EXERCISE DIRECTIONS: Write the records out again in full, word for word.

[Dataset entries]
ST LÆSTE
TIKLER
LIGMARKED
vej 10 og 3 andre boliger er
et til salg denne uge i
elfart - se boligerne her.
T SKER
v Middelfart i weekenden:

RESPONSE FOR THIS EXERCISE:
ST LÆSTE
TIKLER
LIGMARKED
vej 10 og 3 andre boliger er
et til salg denne uge i
elfart - se boligerne her.
T SKER
v Middelfart i weekenden:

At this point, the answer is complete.